[Task inputs — start]

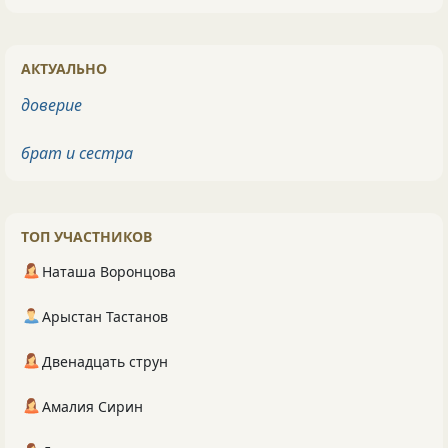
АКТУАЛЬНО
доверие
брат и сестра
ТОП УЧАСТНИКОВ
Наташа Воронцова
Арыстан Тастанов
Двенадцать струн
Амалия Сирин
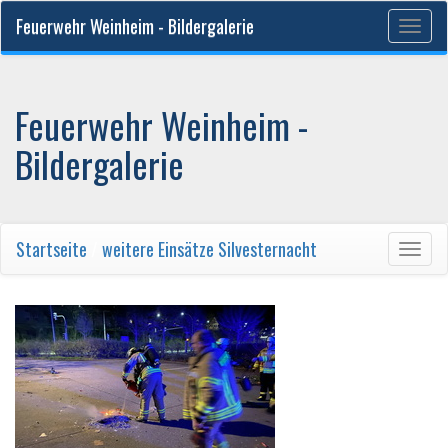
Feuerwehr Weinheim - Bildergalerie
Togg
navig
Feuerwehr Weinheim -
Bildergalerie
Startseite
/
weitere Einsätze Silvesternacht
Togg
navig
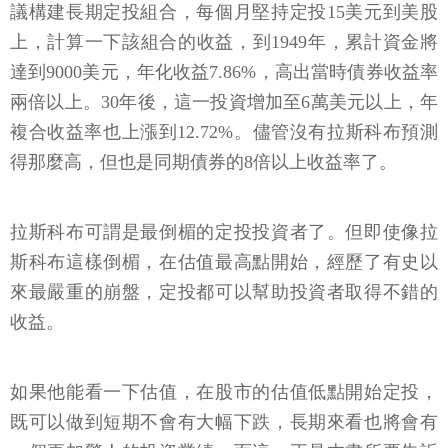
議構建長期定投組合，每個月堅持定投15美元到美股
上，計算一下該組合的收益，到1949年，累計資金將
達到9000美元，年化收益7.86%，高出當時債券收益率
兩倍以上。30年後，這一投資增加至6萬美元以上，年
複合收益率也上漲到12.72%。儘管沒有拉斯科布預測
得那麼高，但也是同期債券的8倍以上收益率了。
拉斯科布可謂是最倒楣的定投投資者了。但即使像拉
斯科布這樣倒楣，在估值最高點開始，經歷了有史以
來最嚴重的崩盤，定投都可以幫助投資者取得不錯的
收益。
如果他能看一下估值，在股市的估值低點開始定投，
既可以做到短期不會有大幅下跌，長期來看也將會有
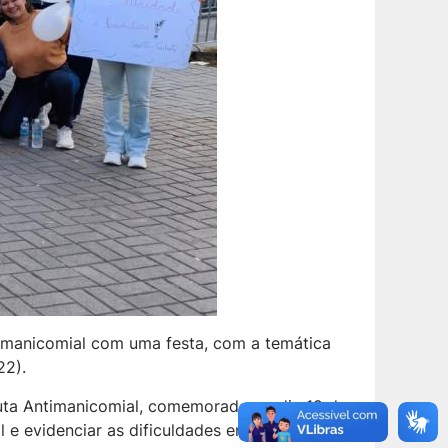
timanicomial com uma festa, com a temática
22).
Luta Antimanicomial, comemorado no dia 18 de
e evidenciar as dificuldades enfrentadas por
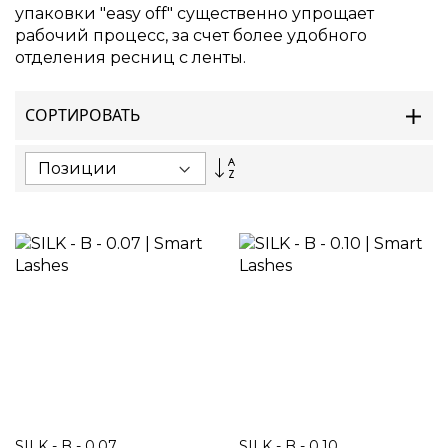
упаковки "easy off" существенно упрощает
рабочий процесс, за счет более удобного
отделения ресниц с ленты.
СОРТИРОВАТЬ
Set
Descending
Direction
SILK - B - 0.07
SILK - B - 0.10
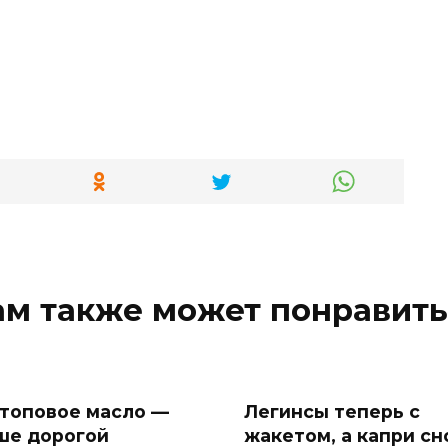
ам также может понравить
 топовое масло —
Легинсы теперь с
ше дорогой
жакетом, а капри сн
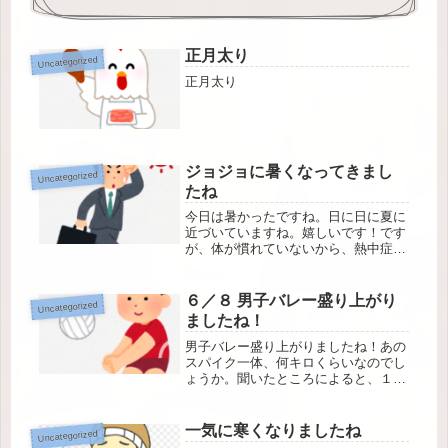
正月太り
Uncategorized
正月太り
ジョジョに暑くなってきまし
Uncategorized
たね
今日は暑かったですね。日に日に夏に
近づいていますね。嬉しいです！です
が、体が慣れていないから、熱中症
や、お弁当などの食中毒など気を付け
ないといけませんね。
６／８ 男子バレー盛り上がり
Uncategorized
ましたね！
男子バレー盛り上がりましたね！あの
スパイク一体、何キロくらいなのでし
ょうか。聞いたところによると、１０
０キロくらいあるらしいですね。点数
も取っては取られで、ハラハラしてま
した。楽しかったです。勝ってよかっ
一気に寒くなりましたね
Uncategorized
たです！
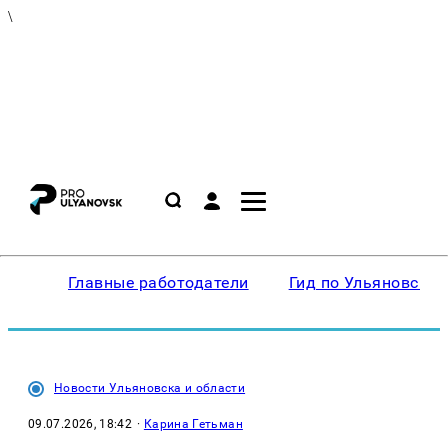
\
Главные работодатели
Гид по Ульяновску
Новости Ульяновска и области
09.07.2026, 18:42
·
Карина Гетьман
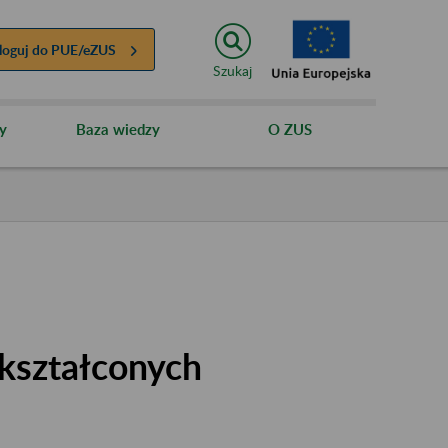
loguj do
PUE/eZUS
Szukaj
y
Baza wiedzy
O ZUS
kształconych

[Task inputs — finish]

Check each line of the entries, and copy the ones that contain "Bildergalerie".

Feuerwehr Weinheim - Bildergalerie
Bildergalerie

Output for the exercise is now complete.